Re: [PATCH rdma-core 06/14] i40iw: Get rid of unique barrier macros

Jason Gunthorpe <jgunthorpe@xxxxxxxxxxxxxxxxxxxx> · Mon, 6 Mar 2017 12:40:52 -0700

On Mon, Mar 06, 2017 at 01:16:31PM -0600, Shiraz Saleem wrote:
> On Fri, Mar 03, 2017 at 03:22:44PM -0700, Jason Gunthorpe wrote:
> > On Fri, Mar 03, 2017 at 03:45:14PM -0600, Shiraz Saleem wrote:
> > 
> > > This is not quite how our DB logic works. There are additional HW
> > > steps and nuances in the flow. Unfortunately, to explain this, we
> > > need to provide details of our internal HW flow for the DB logic. We
> > > are unable to do so at this time.
> > 
> > Well, it is very problematic to help you define what a cross-arch
> > barrier should do if you can't explain what you need to have happen
> > relative to PCI-E.
> 
> Unfortunately, we can help with this only at the point when this information 
> is made public. If you must have an explanation for all barriers defined in 
> utils, an option here is to leave this barrier in i40iw and migrate it to 
> utils when documentation is available. 

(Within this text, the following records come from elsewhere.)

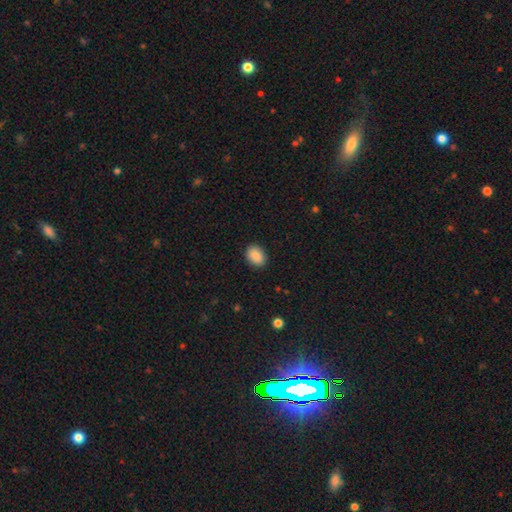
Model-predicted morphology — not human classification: Q: Smooth or featured?
A: smooth (89%); runner-up: star or artifact (8%)
Q: How rounded?
A: in between (69%); runner-up: round (30%)
Q: Merging?
A: none (89%); runner-up: minor disturbance (8%)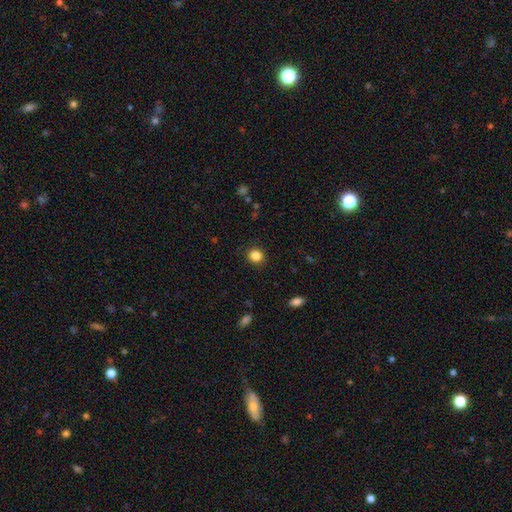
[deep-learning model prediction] Overall: smooth (85%). How rounded: round (85%). Merging: none (90%).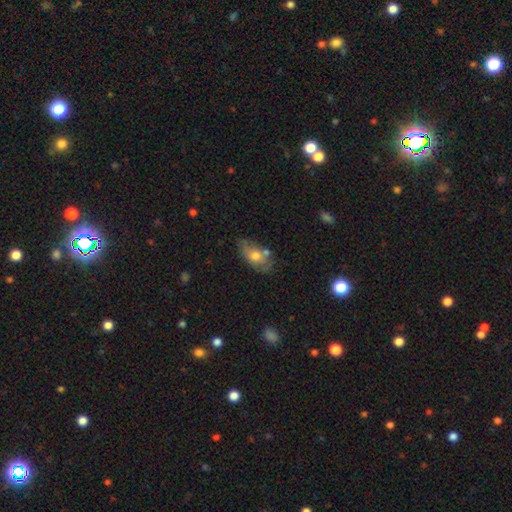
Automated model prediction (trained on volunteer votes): Morphology: type=smooth (64%); roundness=in between (88%); merging=none (56%).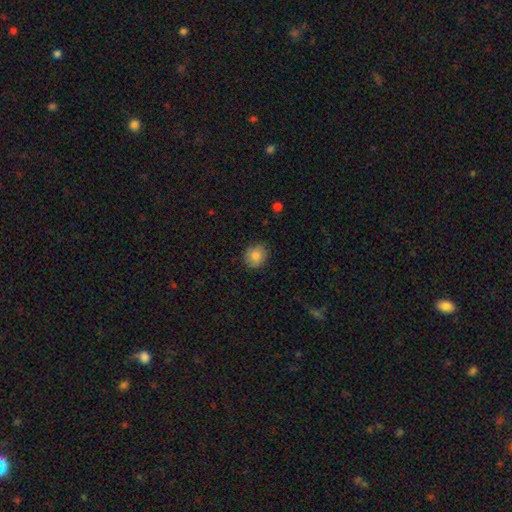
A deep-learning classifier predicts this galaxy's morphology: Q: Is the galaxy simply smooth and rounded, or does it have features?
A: smooth — 83%.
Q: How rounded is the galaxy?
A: round — 80%.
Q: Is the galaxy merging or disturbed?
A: none — 86%.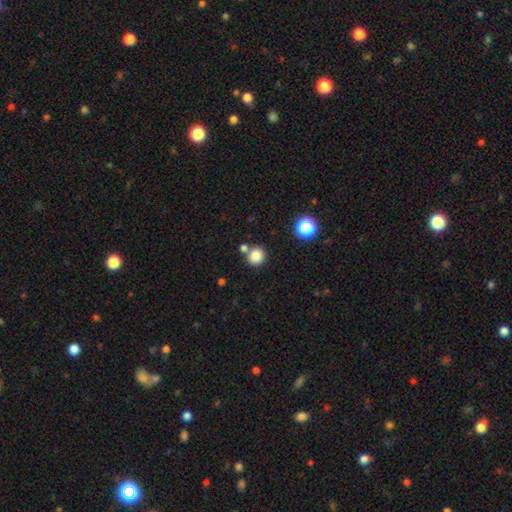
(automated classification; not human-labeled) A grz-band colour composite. It shows a smooth galaxy with no disk features (83%) that is round (89%). Merging: none (73%).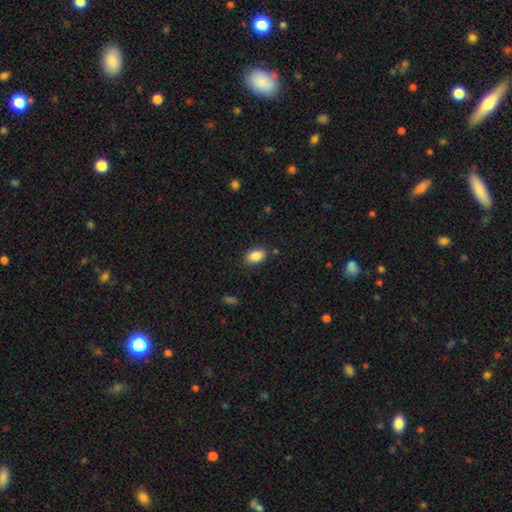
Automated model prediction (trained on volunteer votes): Overall: smooth (87%). How rounded: in between (86%). Merging: none (83%).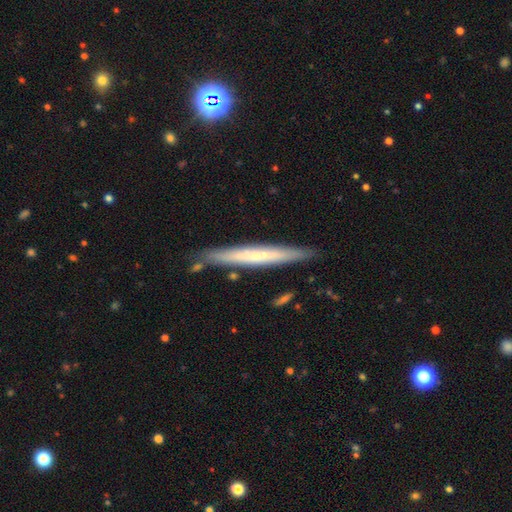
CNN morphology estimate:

Well, it is impossible to document what other arches are expected to
do if you can't define what you need.

Talking about the CPU alone does not define the interaction required
with PCI.

The reason we have these special barriers and do not just use C11's
atomic_thread_fence is specifically because some arches make a small
distinction on ordering relative to PCI and ordering relative to other
CPUs.

> > > Mfence guarantees that load won't be reordered before the store, and
> > > thus we are using it.
> > 
> > If that is all then the driver can use LFENCE and the
> > udma_from_device_barrier() .. Is that OK?
> 
> The write valid WQE needs to be globally visible before read tail. LFENCE does not 
> guarantee this. MFENCE does.

I was thinking

SFENCE
LFENCE

So, okay, here are two more choices.

1) Use a C11 barrier:

 atomic_thread_fence(memory_order_seq_cst);

This produces what you want on x86-64:

0000000000000590 <i40iw_qp_post_wr>:
     590:       0f ae f0                mfence 
     593:       48 8b 47 28             mov    0x28(%rdi),%rax
     597:       8b 57 40                mov    0x40(%rdi),%edx

x86-32 does:

00000600 <i40iw_qp_post_wr>:
     600:       53                      push   %ebx
     601:       8b 44 24 08             mov    0x8(%esp),%eax
     605:       f0 83 0c 24 00          lock orl $0x0,(%esp)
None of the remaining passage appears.